Neidler shook her head again and clucked her tongue. “Everybody’s suing everybody these days. Have you noticed?”

  “Hard not to,” Paula said.

  “Some teachers’d talk, though.”

  “School’s out for the summer,” Paula reminded her.

  “Ah, I forgot. Old people do forget.”

  “They remember, too,” Paula said.

  “Those two girls, cute as buttons, are away at camp, come to think of it. They’re always at one camp or another during the summers. Some people see camps as full-time baby-sitters, have you noticed?”

  “I have.”

  “And that Will Lincoln keeps odd hours. Works late in that garage art studio of his. Lots of times banging away on metal: bangedy, bangedy, bang! Got no close neighbors on either side of his house. I’m the closest one, so I’ve gotta put up with the noise. Bangedy, bangedy!”

  Paula leaned sideways and glanced out the living room’s picture window. Mrs. Neidler had a view up the driveway of the modest house across the street. Most of the detached garage, gray clapboard like the house, was visible, including a garage window.

  “I see the light on in that garage till all hours.

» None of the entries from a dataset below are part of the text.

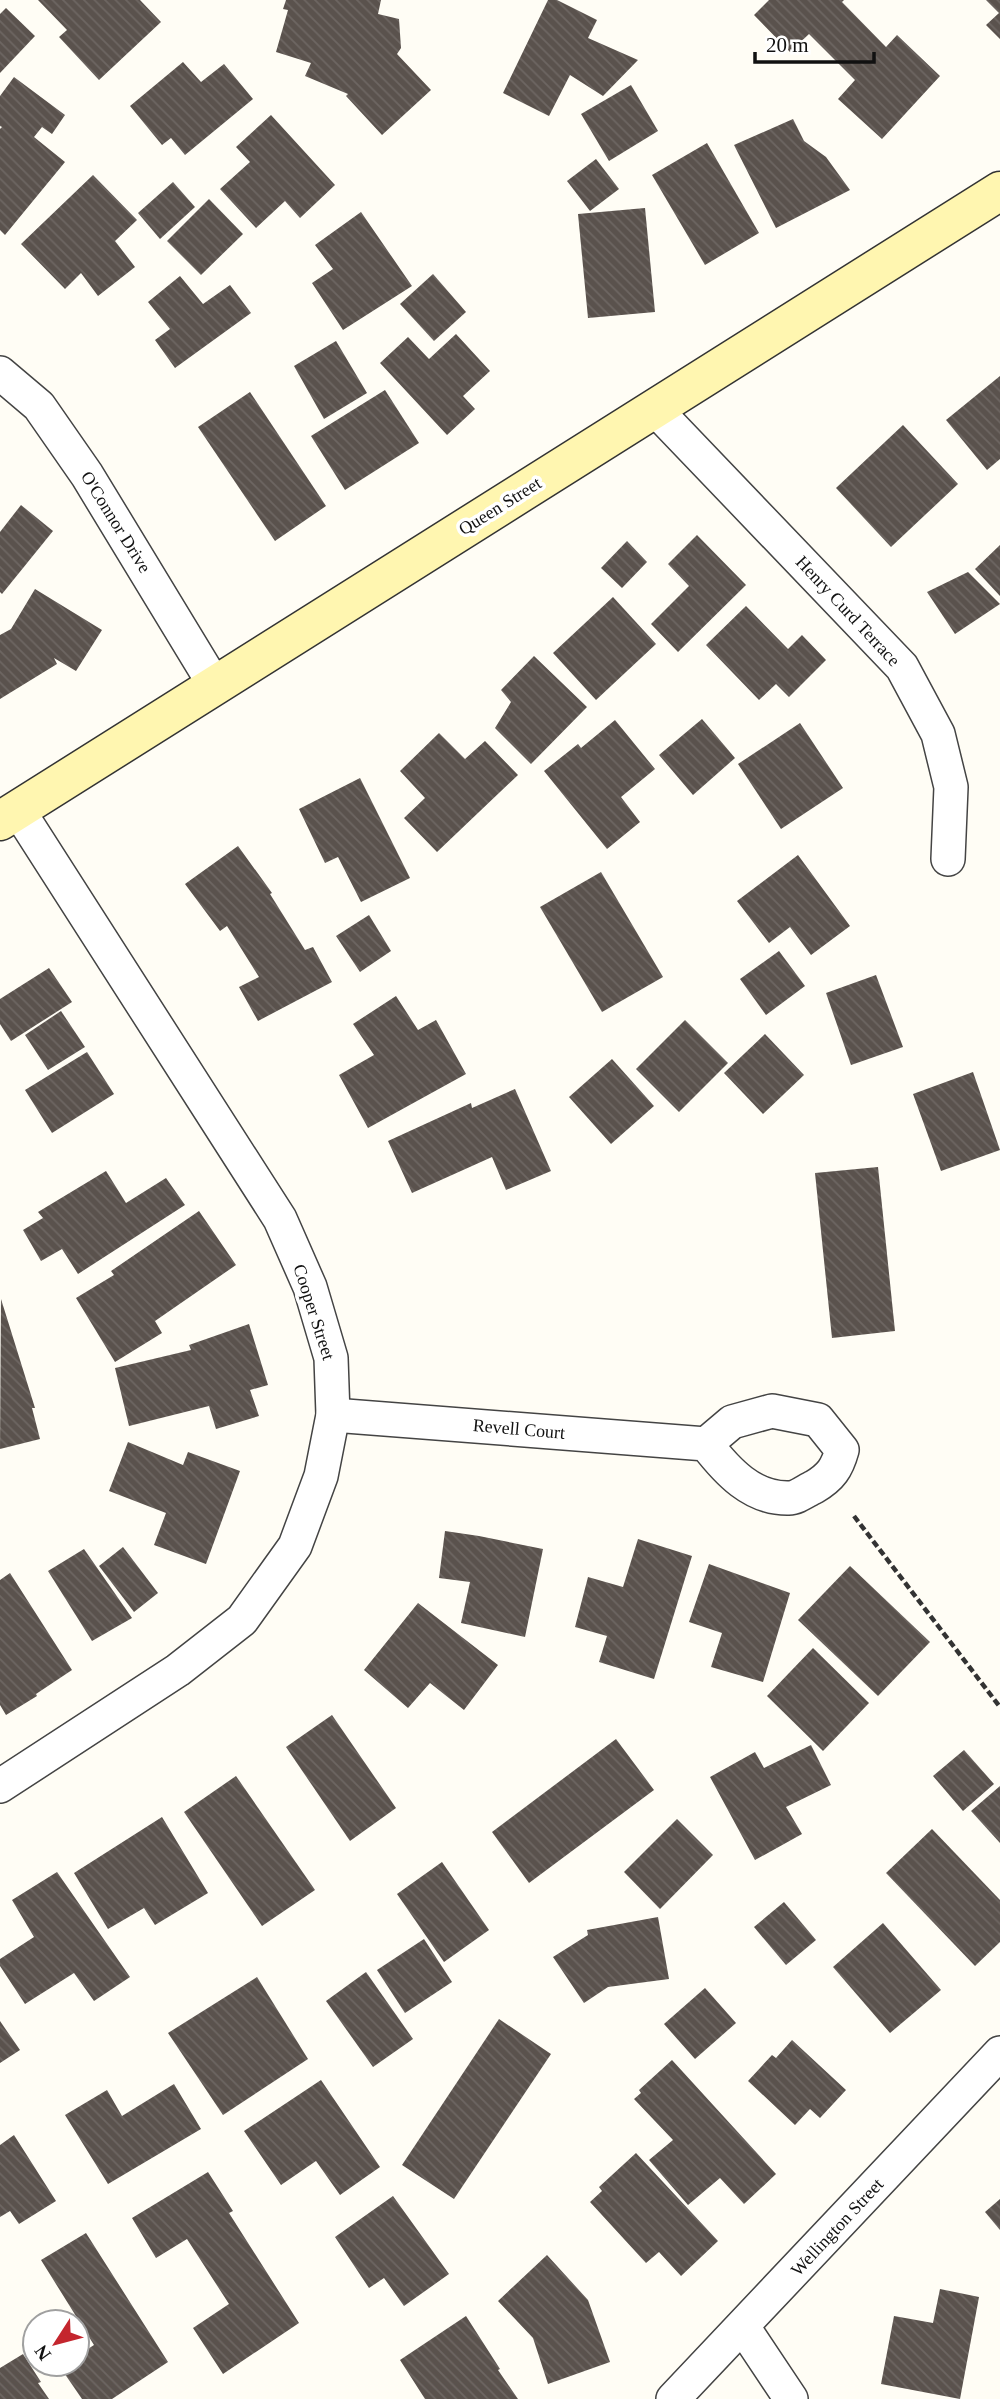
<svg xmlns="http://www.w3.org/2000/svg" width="1000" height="2399" font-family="'Times New Roman',serif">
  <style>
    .building { fill: url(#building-back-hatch) }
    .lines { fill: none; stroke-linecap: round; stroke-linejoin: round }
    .street-casing { stroke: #444; stroke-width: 36 }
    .secondary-casing { stroke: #333; stroke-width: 41 }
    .path { stroke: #333; stroke-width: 4.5; stroke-dasharray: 7 3.5; stroke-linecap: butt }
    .street { stroke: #fff; stroke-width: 33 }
    .secondary { stroke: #fff6b0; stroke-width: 38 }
    .labels { text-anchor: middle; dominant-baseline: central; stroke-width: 7; stroke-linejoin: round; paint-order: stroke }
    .street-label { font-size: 18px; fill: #111; stroke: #fff }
  </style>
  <defs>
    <pattern id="building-back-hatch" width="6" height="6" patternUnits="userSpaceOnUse" patternTransform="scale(1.75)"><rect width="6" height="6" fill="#5a524d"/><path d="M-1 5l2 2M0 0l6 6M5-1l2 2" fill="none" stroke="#6d6662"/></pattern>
  </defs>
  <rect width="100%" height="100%" fill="#fffdf5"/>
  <g class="building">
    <path d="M38,0H140L161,22L99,80L59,37L67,30Z"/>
    <path d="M286,0H381L378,14L399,19L401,48L397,54L431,90L382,135L346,96L348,94L305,76L311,63L276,52L288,10L283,9Z"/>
    <path d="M548,0H557L597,20L588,38L638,60L603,96L570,75L549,116L503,93Z"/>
    <path d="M769,0H844L842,2L886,47L897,35L940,76L882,139L838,99L855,80L809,34L790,52L754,15Z"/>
    <path d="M986,0H1000V39L986,25L999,13Z"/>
    <path d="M6,8L35,36L0,73V14Z"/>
    <path d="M183,62L201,82L224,64L253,99L185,155L171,138L162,145L130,106Z"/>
    <path d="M14,77L65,115L52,134L42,127L34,137L65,162L5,235L0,230V129L2,127L0,126V96Z"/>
    <path d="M631,85L658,131L609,161L581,114Z"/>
    <path d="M271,115L335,185L300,218L285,201L256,228L220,189L250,162L236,147Z"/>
    <path d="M793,119L804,141L826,157L850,190L776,228L734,145Z"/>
    <path d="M707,143L759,233L705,265L652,175Z"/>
    <path d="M596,159L619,189L590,211L567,181Z"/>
    <path d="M93,175L137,220L115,241L135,267L98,296L81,273L65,289L21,244Z"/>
    <path d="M173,182L195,207L160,239L138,213Z"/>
    <path d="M209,199L243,234L201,275L167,241Z"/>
    <path d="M645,208L655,312L588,318L578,214Z"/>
    <path d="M361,212L412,286L343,330L312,283L333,269L315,245Z"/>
    <path d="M433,274L466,312L434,341L400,304Z"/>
    <path d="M180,276L203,304L230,285L251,313L175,368L155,340L170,329L148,302Z"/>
    <path d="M456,334L490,371L463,396L475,409L447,435L380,363L408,337L429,359Z"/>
    <path d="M336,341L367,393L324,419L294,366Z"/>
    <path d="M1000,376V459L987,470L946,420Z"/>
    <path d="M385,390L419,443L345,490L311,436Z"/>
    <path d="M250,392L326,506L275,541L198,427Z"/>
    <path d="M903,425L958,484L891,547L836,488Z"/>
    <path d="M21,505L53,531L2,594L0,592V532Z"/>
    <path d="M697,535L746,585L678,652L651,624L689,586L668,564Z"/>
    <path d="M627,541L647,562L622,588L601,568Z"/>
    <path d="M1000,545V596L975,569Z"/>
    <path d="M968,572L1000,604L955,634L927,592Z"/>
    <path d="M35,589L102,630L76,671L54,658L57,664L0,699V635L11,629Z"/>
    <path d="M613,597L656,644L596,700L553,653Z"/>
    <path d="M746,606L788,649L802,635L826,660L789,697L776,684L759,700L706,645Z"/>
    <path d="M534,656L587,707L531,764L495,728L511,702L501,690Z"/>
    <path d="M702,719L735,758L693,795L659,755Z"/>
    <path d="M615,720L655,769L621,797L640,822L607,849L544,771L578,744L581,748Z"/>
    <path d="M800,723L843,788L781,829L738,764Z"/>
    <path d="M439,733L465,759L485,741L518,775L437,852L404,818L425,798L400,771Z"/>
    <path d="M360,778L410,878L361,902L338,857L325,863L299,809Z"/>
    <path d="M238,846L272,893L270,894L305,950L313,947L332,982L258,1021L239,987L259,977L227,926L220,931L185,884Z"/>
    <path d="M798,855L850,926L811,955L790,927L769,943L737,901Z"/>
    <path d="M601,872L663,977L602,1012L540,907Z"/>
    <path d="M369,915L391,951L360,972L336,936Z"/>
    <path d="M779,951L805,986L766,1015L740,979Z"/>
    <path d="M49,968L72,1002L11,1041L0,1024V999Z"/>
    <path d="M876,975L903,1047L851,1065L826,993Z"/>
    <path d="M396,996L418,1030L436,1020L466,1074L368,1128L339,1075L374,1055L353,1024Z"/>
    <path d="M61,1011L85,1047L48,1070L25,1035Z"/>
    <path d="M685,1020L728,1063L679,1112L636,1069Z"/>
    <path d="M765,1034L804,1075L763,1114L724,1073Z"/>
    <path d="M87,1052L114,1094L52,1133L25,1090Z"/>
    <path d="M612,1059L654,1106L611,1144L569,1097Z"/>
    <path d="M973,1072L1000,1150L941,1171L913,1094Z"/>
    <path d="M515,1089L551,1171L506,1190L492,1157L412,1193L388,1141L471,1103L472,1108Z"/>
    <path d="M878,1167L895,1331L832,1338L815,1173Z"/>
    <path d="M106,1171L126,1203L166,1178L185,1205L78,1274L62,1249L41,1261L23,1230L43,1218L38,1212Z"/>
    <path d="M199,1211L236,1265L155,1321L162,1333L115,1362L76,1298L114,1275L111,1271Z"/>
    <path d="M1,1299L35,1408H32L40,1439L0,1449Z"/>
    <path d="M249,1324L268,1385L250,1390L259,1416L216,1429L209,1406L129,1426L115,1368L191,1350L189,1345Z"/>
    <path d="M128,1442L183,1465L188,1452L240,1471L206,1564L154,1545L166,1513L109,1491Z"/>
    <path d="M445,1531L479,1536L543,1549L525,1637L461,1623L470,1582L439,1578Z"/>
    <path d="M638,1539L692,1556L654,1679L599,1662L607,1636L575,1627L588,1577L623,1587Z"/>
    <path d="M123,1547L158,1593L134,1612L99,1566Z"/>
    <path d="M84,1549L132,1618L92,1641L48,1571Z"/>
    <path d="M709,1564L790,1593L763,1682L711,1667L722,1633L689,1622Z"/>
    <path d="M850,1566L930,1642L878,1696L798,1620Z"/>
    <path d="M10,1573L72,1670L36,1694L37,1696L6,1715L0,1705V1580Z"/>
    <path d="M418,1603L498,1665L464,1710L430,1683L408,1708L364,1670Z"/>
    <path d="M813,1648L869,1703L823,1751L767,1696Z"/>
    <path d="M332,1715L396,1808L350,1841L286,1747Z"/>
    <path d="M616,1739L654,1790L529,1883L492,1832Z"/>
    <path d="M811,1745L831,1785L786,1807L802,1834L755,1860L710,1777L755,1752L764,1768Z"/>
    <path d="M964,1750L994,1784L963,1811L933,1776Z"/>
    <path d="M236,1776L315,1890L262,1926L184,1812Z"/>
    <path d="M1000,1786V1843L971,1811Z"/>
    <path d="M162,1817L208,1893L155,1925L144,1908L108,1929L74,1873Z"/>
    <path d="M677,1819L713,1855L660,1909L624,1872Z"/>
    <path d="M932,1829L1000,1900V1942L975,1966L886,1873Z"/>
    <path d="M442,1862L489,1930L444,1962L397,1894Z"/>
    <path d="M57,1872L130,1977L94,2001L74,1973L25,2004L0,1966V1959L34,1937L12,1900Z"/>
    <path d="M784,1902L816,1940L786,1965L754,1927Z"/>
    <path d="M658,1917L669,1979L608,1987L584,2003L553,1957L588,1935L587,1930Z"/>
    <path d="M883,1923L941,1990L890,2033L833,1967Z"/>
    <path d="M424,1939L452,1982L405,2013L377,1970Z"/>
    <path d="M366,1972L413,2039L373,2067L326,2001Z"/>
    <path d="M257,1977L308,2059L223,2115L168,2033Z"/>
    <path d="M705,1988L736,2023L695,2059L664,2024Z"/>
    <path d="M499,2019L551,2054L454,2199L402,2165Z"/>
    <path d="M0,2021L20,2050L0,2063Z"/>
    <path d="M792,2040L846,2090L820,2118L810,2109L795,2125L748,2081L772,2055L776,2058Z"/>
    <path d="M672,2060L776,2174L744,2204L720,2178L688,2205L649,2160L673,2140L634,2099L641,2093L639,2090Z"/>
    <path d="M321,2080L380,2167L340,2195L316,2161L281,2185L244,2131Z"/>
    <path d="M174,2084L201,2129L108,2184L65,2115L107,2090L122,2116Z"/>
    <path d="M14,2135L56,2201L19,2224L10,2211L0,2217V2145Z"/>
    <path d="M636,2153L718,2241L681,2276L659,2252L646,2263L590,2202L602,2191L599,2187Z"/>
    <path d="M208,2172L233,2211L229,2213L299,2323L223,2374L193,2328L229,2304L187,2239L156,2258L132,2218Z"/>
    <path d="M393,2196L449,2274L404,2306L384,2278L369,2288L335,2237Z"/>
    <path d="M1000,2199V2230L985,2212Z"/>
    <path d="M86,2233L168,2362L112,2399H82L60,2367L65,2364H77V2356L94,2345L41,2260Z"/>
    <path d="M547,2255L588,2300L610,2362L548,2384L533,2338L498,2301Z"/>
    <path d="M940,2289L979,2297L960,2399L881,2384L894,2316L933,2323Z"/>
    <path d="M466,2316L500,2369L498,2370L518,2399H425L400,2360Z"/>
    <path d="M23,2354L41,2382L38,2383L49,2399H0V2368Z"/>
  </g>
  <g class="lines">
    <defs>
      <g id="street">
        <path d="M0,373L39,406L87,475L214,684"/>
        <path d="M655,409L902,667L938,734L951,787L948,859"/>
        <path d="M333,1415L706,1444L732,1422L772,1411L818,1420L842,1450C837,1468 831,1477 814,1487C807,1490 797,1498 789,1498C752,1499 727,1471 706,1444"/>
        <path d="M0,1786L178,1670L242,1620L295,1546L321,1476L333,1415L331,1358L310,1287L280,1219L18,810"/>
        <path d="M743,2327L791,2399"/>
        <path d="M673,2399L1000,2053"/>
      </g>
      <path id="secondary" d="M0,821L1000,191"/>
    </defs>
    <use href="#street" class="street-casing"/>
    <use href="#secondary" class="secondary-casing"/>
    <path class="path" d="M854,1516L1000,1707"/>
    <use href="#street" class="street"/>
    <use href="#secondary" class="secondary"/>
  </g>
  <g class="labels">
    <g class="street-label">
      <text transform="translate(500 506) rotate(-32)">Queen Street</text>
      <text transform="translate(116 522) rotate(58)">O'Connor Drive</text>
      <text transform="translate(848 611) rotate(47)">Henry Curd Terrace</text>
      <text transform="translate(314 1312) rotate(72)">Cooper Street</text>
      <text transform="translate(519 1429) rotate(5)">Revell Court</text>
      <text transform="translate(837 2227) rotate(-47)">Wellington Street</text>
    </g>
  </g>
  <g transform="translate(56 2343) rotate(234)"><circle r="33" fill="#ffffff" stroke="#a0a0a0" stroke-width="2"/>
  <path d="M0-5L12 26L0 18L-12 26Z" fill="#c4262e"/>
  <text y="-10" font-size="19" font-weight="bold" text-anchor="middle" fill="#111111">N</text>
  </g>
  <path d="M755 52v10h119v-10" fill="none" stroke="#111111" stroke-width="3.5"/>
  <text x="766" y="52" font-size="21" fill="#111111" stroke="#ffffff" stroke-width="5" paint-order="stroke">20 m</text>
</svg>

And sometimes I’m up at night-old people don’t sleep well, you know. I see him leave the garage, must be by some back way. He sneaks down the driveway past that old eyesore truck of his, to where he leaves his car parked on the street. Then drives away quiet like.”

  Oh, boy! “About what time of night does he do this?”

  “Early morning, really. I’d say about one or two o’clock. Sometimes even later.”

  “And what time does he return?”

  “Various times. Mostly he’s gone more’n an hour, though. Ask me, I’d say he’s seeing some other woman. Be good if he left Kim, beat up on the other one. She’d be the one that deserves it.”

  Paula was getting some idea of what had happened to Mrs. Neidler long ago. “Does Lincoln work in his garage every night?”

  “Most every one. Sometimes he’s in there during the day, but almost always at night.”

  “Do you think he might go out there to get away from Kim? Feeling guilty, maybe?”